▶ _Required work_: Copy each line below word for word and drop every image.

▶ _Given entries_:
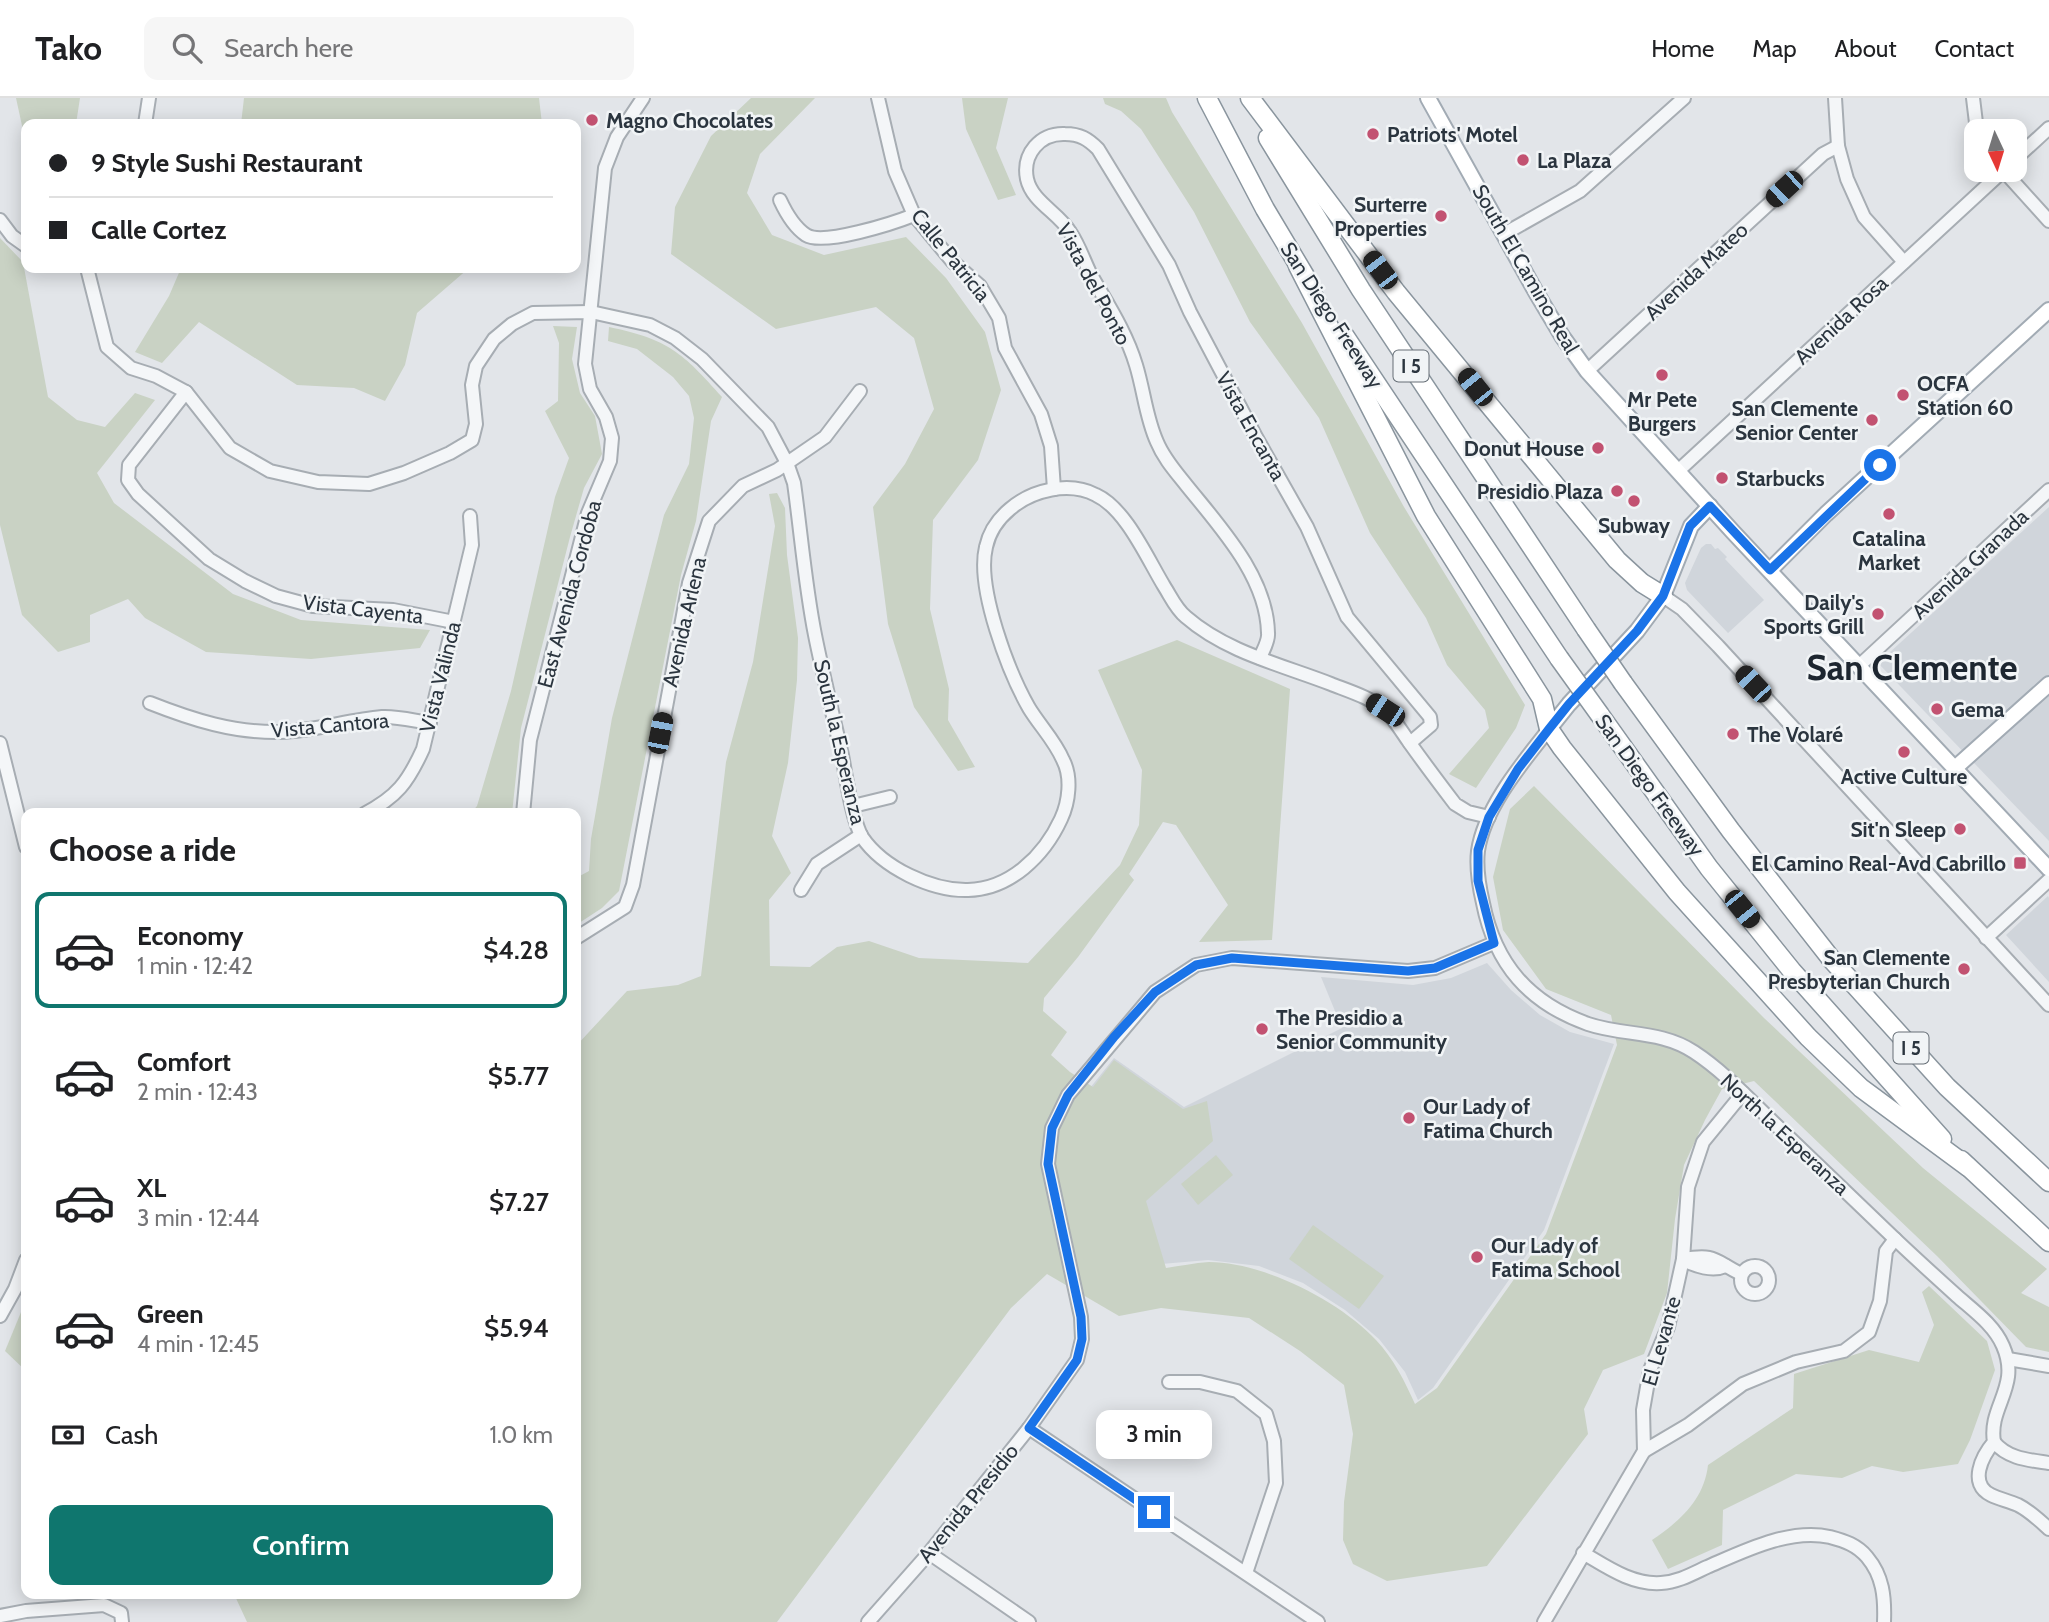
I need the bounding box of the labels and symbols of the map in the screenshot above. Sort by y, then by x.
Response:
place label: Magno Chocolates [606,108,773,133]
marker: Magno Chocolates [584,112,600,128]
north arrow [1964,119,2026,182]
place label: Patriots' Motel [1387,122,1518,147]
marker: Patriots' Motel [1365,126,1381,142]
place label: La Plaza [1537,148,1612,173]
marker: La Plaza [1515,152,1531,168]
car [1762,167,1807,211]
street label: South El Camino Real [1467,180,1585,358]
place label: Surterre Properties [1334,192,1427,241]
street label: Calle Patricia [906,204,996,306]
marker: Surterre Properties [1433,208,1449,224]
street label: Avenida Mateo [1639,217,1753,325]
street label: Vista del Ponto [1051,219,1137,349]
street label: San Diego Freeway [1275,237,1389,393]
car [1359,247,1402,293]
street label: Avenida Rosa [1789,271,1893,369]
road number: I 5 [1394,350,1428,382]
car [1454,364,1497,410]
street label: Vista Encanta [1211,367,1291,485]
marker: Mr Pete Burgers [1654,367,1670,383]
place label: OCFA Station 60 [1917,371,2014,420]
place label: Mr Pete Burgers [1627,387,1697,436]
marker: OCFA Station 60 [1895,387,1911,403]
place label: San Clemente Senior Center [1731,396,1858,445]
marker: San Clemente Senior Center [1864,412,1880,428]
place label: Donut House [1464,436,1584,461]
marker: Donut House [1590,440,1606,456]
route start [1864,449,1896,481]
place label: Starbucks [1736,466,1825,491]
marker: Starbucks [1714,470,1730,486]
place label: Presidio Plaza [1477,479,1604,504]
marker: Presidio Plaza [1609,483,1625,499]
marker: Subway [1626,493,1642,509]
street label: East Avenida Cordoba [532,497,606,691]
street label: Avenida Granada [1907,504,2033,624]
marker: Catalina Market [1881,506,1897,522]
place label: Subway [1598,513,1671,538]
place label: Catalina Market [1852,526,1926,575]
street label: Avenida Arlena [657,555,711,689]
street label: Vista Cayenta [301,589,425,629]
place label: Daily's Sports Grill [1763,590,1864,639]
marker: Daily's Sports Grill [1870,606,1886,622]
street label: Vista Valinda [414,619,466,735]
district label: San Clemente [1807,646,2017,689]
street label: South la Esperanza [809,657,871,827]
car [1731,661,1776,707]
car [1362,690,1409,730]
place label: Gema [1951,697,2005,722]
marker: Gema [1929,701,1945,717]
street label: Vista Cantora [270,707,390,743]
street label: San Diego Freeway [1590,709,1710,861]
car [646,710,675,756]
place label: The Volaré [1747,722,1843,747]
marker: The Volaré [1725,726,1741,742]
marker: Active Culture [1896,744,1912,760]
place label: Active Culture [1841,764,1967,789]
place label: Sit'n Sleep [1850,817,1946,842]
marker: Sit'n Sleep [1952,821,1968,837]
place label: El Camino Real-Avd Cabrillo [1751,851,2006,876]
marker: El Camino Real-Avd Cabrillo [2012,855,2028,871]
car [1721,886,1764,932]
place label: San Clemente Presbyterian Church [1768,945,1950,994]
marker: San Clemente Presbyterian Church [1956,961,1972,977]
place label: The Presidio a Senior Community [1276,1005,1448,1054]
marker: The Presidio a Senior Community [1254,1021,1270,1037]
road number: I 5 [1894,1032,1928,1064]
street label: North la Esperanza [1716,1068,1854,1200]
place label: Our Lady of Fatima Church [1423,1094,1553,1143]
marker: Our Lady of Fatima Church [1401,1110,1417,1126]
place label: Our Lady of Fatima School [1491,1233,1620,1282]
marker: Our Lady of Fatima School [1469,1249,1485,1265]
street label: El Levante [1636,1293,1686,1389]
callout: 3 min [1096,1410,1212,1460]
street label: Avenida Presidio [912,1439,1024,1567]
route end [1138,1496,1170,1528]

▶ _Expected answer_:
I need the bounding box of the labels and symbols of the map in the screenshot above. Sort by y, then by x.
Response:
place label: Magno Chocolates [606,108,773,133]
marker: Magno Chocolates [584,112,600,128]
north arrow [1964,119,2026,182]
place label: Patriots' Motel [1387,122,1518,147]
marker: Patriots' Motel [1365,126,1381,142]
place label: La Plaza [1537,148,1612,173]
marker: La Plaza [1515,152,1531,168]
car [1762,167,1807,211]
street label: South El Camino Real [1467,180,1585,358]
place label: Surterre Properties [1334,192,1427,241]
street label: Calle Patricia [906,204,996,306]
marker: Surterre Properties [1433,208,1449,224]
street label: Avenida Mateo [1639,217,1753,325]
street label: Vista del Ponto [1051,219,1137,349]
street label: San Diego Freeway [1275,237,1389,393]
car [1359,247,1402,293]
street label: Avenida Rosa [1789,271,1893,369]
road number: I 5 [1394,350,1428,382]
car [1454,364,1497,410]
street label: Vista Encanta [1211,367,1291,485]
marker: Mr Pete Burgers [1654,367,1670,383]
place label: OCFA Station 60 [1917,371,2014,420]
place label: Mr Pete Burgers [1627,387,1697,436]
marker: OCFA Station 60 [1895,387,1911,403]
place label: San Clemente Senior Center [1731,396,1858,445]
marker: San Clemente Senior Center [1864,412,1880,428]
place label: Donut House [1464,436,1584,461]
marker: Donut House [1590,440,1606,456]
route start [1864,449,1896,481]
place label: Starbucks [1736,466,1825,491]
marker: Starbucks [1714,470,1730,486]
place label: Presidio Plaza [1477,479,1604,504]
marker: Presidio Plaza [1609,483,1625,499]
marker: Subway [1626,493,1642,509]
street label: East Avenida Cordoba [532,497,606,691]
street label: Avenida Granada [1907,504,2033,624]
marker: Catalina Market [1881,506,1897,522]
place label: Subway [1598,513,1671,538]
place label: Catalina Market [1852,526,1926,575]
street label: Avenida Arlena [657,555,711,689]
street label: Vista Cayenta [301,589,425,629]
place label: Daily's Sports Grill [1763,590,1864,639]
marker: Daily's Sports Grill [1870,606,1886,622]
street label: Vista Valinda [414,619,466,735]
district label: San Clemente [1807,646,2017,689]
street label: South la Esperanza [809,657,871,827]
car [1731,661,1776,707]
car [1362,690,1409,730]
place label: Gema [1951,697,2005,722]
marker: Gema [1929,701,1945,717]
street label: Vista Cantora [270,707,390,743]
street label: San Diego Freeway [1590,709,1710,861]
car [646,710,675,756]
place label: The Volaré [1747,722,1843,747]
marker: The Volaré [1725,726,1741,742]
marker: Active Culture [1896,744,1912,760]
place label: Active Culture [1841,764,1967,789]
place label: Sit'n Sleep [1850,817,1946,842]
marker: Sit'n Sleep [1952,821,1968,837]
place label: El Camino Real-Avd Cabrillo [1751,851,2006,876]
marker: El Camino Real-Avd Cabrillo [2012,855,2028,871]
car [1721,886,1764,932]
place label: San Clemente Presbyterian Church [1768,945,1950,994]
marker: San Clemente Presbyterian Church [1956,961,1972,977]
place label: The Presidio a Senior Community [1276,1005,1448,1054]
marker: The Presidio a Senior Community [1254,1021,1270,1037]
road number: I 5 [1894,1032,1928,1064]
street label: North la Esperanza [1716,1068,1854,1200]
place label: Our Lady of Fatima Church [1423,1094,1553,1143]
marker: Our Lady of Fatima Church [1401,1110,1417,1126]
place label: Our Lady of Fatima School [1491,1233,1620,1282]
marker: Our Lady of Fatima School [1469,1249,1485,1265]
street label: El Levante [1636,1293,1686,1389]
callout: 3 min [1096,1410,1212,1460]
street label: Avenida Presidio [912,1439,1024,1567]
route end [1138,1496,1170,1528]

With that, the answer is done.